Олег не обманул. Как только он закончил работать белым, стало не так больно. А может я привыкла. В какой-то момент я поймала ту самую наркоманскую волну. Мне хотелось продлить сеанс, чтобы ощущать эту боль. Или хотелось продлить близость Олега? Я чувствовала его дыхание своей кожей. У меня не было сил игнорировать приятные покалывания даже через саднящую боль, когда он стирал излишки краски, задевая сосок.
– Тебе восемнадцать? – спросил Олег, нарушая тишину и мою полуэротическую медитацию.
– Скоро двадцать, – ответила я. – А что?
– Подумал, что ты захотела закрасить шрамы сразу после совершеннолетия.
– Думаешь, мама не разрешала?
– Обычно так и бывает, – пожал плечами Олег.

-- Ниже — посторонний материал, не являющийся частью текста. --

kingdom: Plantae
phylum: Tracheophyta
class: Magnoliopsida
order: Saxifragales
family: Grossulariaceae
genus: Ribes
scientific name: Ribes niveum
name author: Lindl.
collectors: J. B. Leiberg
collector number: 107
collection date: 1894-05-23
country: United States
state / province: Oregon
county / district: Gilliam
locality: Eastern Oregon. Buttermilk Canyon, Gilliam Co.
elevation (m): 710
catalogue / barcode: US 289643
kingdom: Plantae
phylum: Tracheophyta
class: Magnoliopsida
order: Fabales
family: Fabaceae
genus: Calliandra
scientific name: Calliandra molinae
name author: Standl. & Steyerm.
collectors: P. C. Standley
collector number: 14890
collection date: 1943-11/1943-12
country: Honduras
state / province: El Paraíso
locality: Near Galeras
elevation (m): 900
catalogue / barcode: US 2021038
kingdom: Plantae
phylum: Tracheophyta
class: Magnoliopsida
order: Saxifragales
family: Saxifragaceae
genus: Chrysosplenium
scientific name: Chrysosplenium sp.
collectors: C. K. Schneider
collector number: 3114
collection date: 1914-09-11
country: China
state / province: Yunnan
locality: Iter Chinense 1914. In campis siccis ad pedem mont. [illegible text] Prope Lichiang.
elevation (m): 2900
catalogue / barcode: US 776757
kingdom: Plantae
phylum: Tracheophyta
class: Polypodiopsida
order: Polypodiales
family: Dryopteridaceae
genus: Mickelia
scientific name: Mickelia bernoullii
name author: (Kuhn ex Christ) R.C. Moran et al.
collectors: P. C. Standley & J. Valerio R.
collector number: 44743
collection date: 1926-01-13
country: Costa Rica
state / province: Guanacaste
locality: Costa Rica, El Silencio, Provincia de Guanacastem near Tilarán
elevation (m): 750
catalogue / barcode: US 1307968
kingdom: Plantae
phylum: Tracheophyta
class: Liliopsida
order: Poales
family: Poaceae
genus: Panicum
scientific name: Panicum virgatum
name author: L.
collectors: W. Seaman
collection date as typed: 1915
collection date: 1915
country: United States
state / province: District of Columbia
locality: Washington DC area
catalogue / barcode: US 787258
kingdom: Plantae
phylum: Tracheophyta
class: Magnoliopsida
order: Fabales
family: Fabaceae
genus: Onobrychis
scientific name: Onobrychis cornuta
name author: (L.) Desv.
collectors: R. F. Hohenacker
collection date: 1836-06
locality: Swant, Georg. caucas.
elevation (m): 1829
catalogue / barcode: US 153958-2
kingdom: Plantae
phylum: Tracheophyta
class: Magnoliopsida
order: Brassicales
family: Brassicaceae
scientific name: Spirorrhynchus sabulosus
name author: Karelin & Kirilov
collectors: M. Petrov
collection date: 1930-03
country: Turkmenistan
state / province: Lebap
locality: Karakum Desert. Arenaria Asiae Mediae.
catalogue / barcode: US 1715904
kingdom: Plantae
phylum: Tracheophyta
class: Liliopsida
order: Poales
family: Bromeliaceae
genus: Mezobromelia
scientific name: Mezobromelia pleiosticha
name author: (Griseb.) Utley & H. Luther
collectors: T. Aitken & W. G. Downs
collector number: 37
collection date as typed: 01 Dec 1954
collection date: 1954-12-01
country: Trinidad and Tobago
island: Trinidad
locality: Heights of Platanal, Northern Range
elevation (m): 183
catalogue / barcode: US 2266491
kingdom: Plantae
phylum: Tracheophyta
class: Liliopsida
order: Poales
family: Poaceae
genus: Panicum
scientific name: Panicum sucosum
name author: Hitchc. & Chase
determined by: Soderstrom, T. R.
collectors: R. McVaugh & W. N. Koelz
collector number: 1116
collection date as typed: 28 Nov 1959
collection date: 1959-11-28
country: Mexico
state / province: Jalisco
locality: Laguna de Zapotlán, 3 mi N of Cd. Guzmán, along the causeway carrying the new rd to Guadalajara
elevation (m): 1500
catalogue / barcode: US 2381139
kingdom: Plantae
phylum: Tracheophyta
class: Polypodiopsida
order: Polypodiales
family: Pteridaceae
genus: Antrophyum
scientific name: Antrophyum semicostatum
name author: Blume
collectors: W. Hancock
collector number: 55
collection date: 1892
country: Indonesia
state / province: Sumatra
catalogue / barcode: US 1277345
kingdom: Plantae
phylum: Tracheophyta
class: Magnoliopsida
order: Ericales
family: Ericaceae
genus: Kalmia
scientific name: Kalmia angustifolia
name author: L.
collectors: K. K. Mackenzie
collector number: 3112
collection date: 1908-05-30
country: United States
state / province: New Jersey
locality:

– Ты прав. Не разрешала. Она и сейчас против. Но я и не хотела ничего закрашивать в восемнадцать. Моя мама внушила мысль, что шрамы меня не портят. Я верила в это до недавнего времени.
– Что же изменилось?
Олег спросил это так легко и ненавязчиво, словно не знал, как больно мне делает. Ах, он действительно не знал. А мне неожиданно не было больно. Как будто боль и близость этого красивого мужчины лечили мои раны.
– Мой парень… – проговорила я, удивляя саму себя откровенностью.
Не в первый раз за этот вечер я так странно себя веду. У меня больше не было сомнений, что всему виной Олег. Я решила, что будет глупо не попробовать выговориться, раз слова сами вылетают изо рта и не рвут меня на части при этом.
– Мой бывший парень, – уточнила я. – Ему было противно. Он сказал мне об этом. Во время секса.
Машинка остановилась. Олег замер.
– Чего? – спросил он, прервавшись, но сразу осекся. – Прости. Это не мое дело.
Я решила изобразить равнодушие.
– Мы вроде как болтаем. Пока ты работаешь.
–Угу, – согласился Олег.
Машинка зажужжала, он вернулся к бабочкам, а я застонала совсем неприлично.
– Больно? – проговорил Олег, собираясь снова остановиться.